A Barca
Eu me arrastava ao chão por cima de bostas ressecadas que se espalhavam pelo caminho como um tapete amarronzado e fétido. Meus braços doíam pelo esforço das “remadas” para deslocar meu corpo. De quando em quando passavam por mim andarilhos que seguiam o mesmo destino, no entanto, seus ventres não roçavam ao chão. Eles andavam com vigor e altivez, alguns corriam, e a maioria sequer me enxergava. Pareciam destemidos e saudáveis, ao passo que eu não tinha forças para me colocar em pé. Aos que lançavam seus olhares em minha direção eu suplicava uma ajuda. Mas era inútil, ninguém se deu o trabalho de ajudar, nem ao menos uma palavra de conforto eu pude ouvir.

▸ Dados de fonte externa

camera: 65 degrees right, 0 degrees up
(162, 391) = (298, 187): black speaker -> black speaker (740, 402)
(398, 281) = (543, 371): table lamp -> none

Cada qual seguia seu caminho sem olhar para o lado, era sempre em frente, sem paradas ou qualquer tipo de perda tempo.
A sensação de impotência que eu sentia era torturante. Minhas pernas, minha mente, pareciam adormecidas, só minhas mãos trabalhavam, me empurrando para adiante, sempre adiante. Meus dedos e unhas estavam em carne viva, mas eu não conseguia parar de me arrastar. Os dias correram velozes, as noites passaram insones e frias. Meses e anos voavam por cima de mim. Meus cabelos encanecidos mostravam o passar do tempo. Durante esse longínquo percurso eu fiquei lado a lado de pessoas como eu, que rastejavam sofregamente, enquanto a maioria andava ou corria. Eu os ignorei, assim como fui ignorado.
Quando já não sentia mais nada, nada mais me doía ou afligia, quando não mais me interessava em levantar, em andar ou correr, resignado pela minha condição de rastejante, alcancei meu destino, e me espantei. Estavam todos lá. Todos aqueles que passaram por mim confiantes e desdenhosos, finalizaram sua jornada no mesmo lugar que eu. No lugar onde tudo termina. Bem aqui defronte do rio, esperando a barca. Retirei uma moeda do bolso e relaxei aguardando o barqueiro.